Wednesday, May 4, 2011

What's your unit testing philosophy?

A member of the Austin Software Mentorship group asked this question on the mailing list.  The kinds of questions being asked, is remarkable to me, and from college students! Just wow.  I had recently been a part of a great discussion at Lean Software Austin, and had been thinking about this stuff a lot.  So I took some time to reply, and helped me to capture my thoughts too...

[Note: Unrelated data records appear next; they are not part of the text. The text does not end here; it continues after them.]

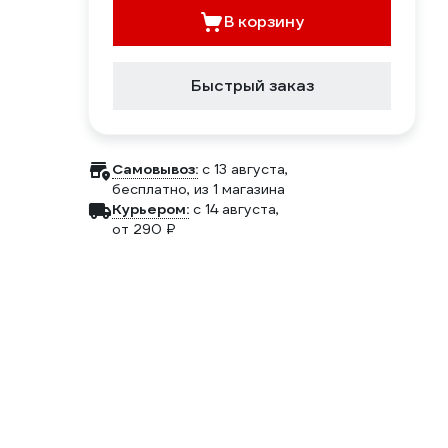
В корзину
Быстрый заказ
Самовывоз:
c 13 августа,
бесплатно
, из 1 магазина
Курьером:
c 14 августа,
от 290 ₽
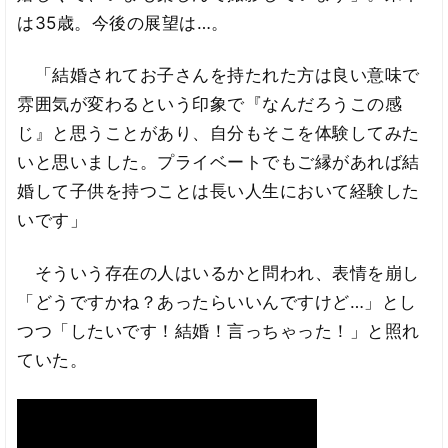
は35歳。今後の展望は…。
「結婚されてお子さんを持たれた方は良い意味で
雰囲気が変わるという印象で『なんだろうこの感
じ』と思うことがあり、自分もそこを体験してみた
いと思いました。プライベートでもご縁があれば結
婚して子供を持つことは長い人生において経験した
いです」
そういう存在の人はいるかと問われ、表情を崩し
「どうですかね？あったらいいんですけど…」とし
つつ「したいです！結婚！言っちゃった！」と照れ
ていた。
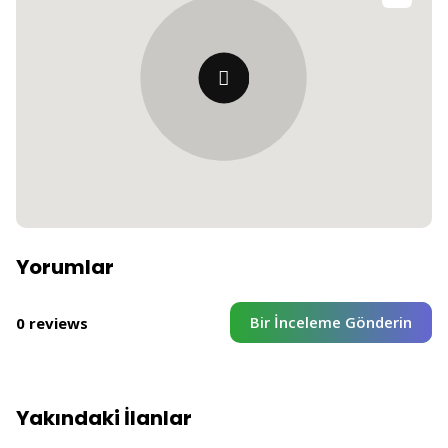
Yorumlar
Bir İnceleme Gönderin
0 reviews
Yakındaki İlanlar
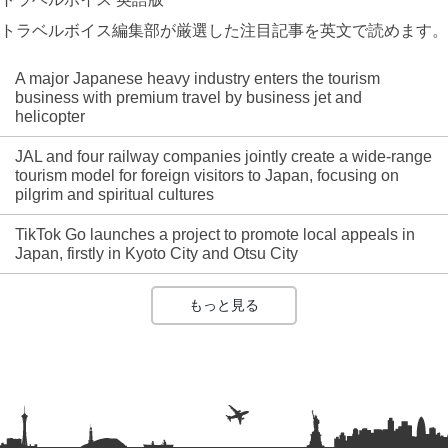
トラベルボイス編集部が厳選した注目記事を英文で読めます。
A major Japanese heavy industry enters the tourism
business with premium travel by business jet and
helicopter
JAL and four railway companies jointly create a wide-range
tourism model for foreign visitors to Japan, focusing on
pilgrim and spiritual cultures
TikTok Go launches a project to promote local appeals in
Japan, firstly in Kyoto City and Otsu City
もっと見る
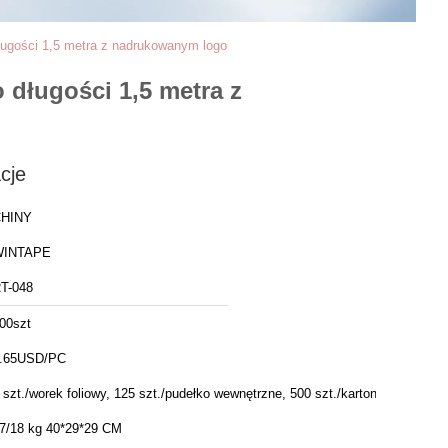
ugości 1,5 metra z nadrukowanym logo
długości 1,5 metra z
cje
HINY
WINTAPE
T-048
00szt
.65USD/PC
 szt./worek foliowy, 125 szt./pudełko wewnętrzne, 500 szt./karton
7/18 kg 40*29*29 CM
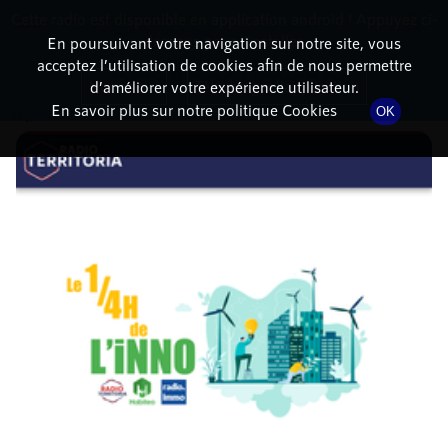
Cette radio est disponible en application android ! Appuyez ci-
RadioTerritoria
La radio des territoires
dessous pour l'installer.
En poursuivant votre navigation sur notre site, vous
acceptez l’utilisation de cookies afin de nous permettre
DÉTAILS DE L'ÉPISODE
Non merci
Télécharger l'application
d’améliorer votre expérience utilisateur.
En savoir plus sur notre politique Cookies
OK
25 juin 2021
à 14h22
, durée : 21 minutes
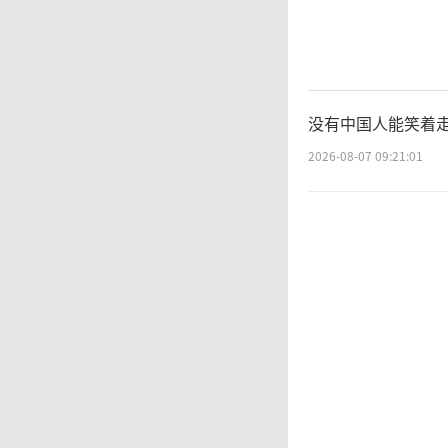
人来自
于全链
没有中国人能笑着走
先”向
2026-08-07 09:21:01
核
本较欧
上，量
场波动
转向“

When you are writing tests, one concern is to know if the code you wrote or are writing works or not.  But by automating the tests as a permanent addition to the code base, you have another set of responsibilities.
 
What's going to happen when one of your tests break and someone else on your team (or someone who will be on your team later or even you in a year or 2) has to understand what your tests were intending, whether that concern is still valid or needs to be modified or moved elsewhere?  If someone were to modify your code, what might they be likely to misunderstand and make a mistake? What conditions are not obvious from the design that might trip someone up? Can you change the code/design to make it obvious and clear? If you are delaying or unable to make the design more easy to understand, can you document the non-obviousness in a test that will fail in a way that will inform the developer of the mistake they made? 
 
More often than not, incomprehensible automated tests will end up getting dragged along on a project for years.  When they break and are either not understood or misunderstood, the bars just get turned green by flipping asserts.  The original intent and knowledge that went with the tests just get lost, and the tests just eat up time.  Even if the intent is clear, tests that break frequently when the app isn't broken, especially from non-functional changes are really annoying.  How can you write tests that will generally break when the code is actually broken, and not just because the code changed? How can you change your design so the code design so that your tests will be less brittle?  How can you simplify your design so that the things you are trying to test can no longer break?
 
For example, if you end up with a massive amount of test setup to control all of the dependencies for your test, something is wrong with your design.  It should trigger your spidey senses.  How can you restructure your design so that you don't have to be concerned about so many things at the same time?  Let your tests help you improve your design.
 
If all you care about is "seeing if it works now", there's no point in checking the tests into source control.  Just delete them. Once you check them in, your tests begin a whole new life, and if you aren't aware of the implications of that, you can create quite an expensive long-term burden.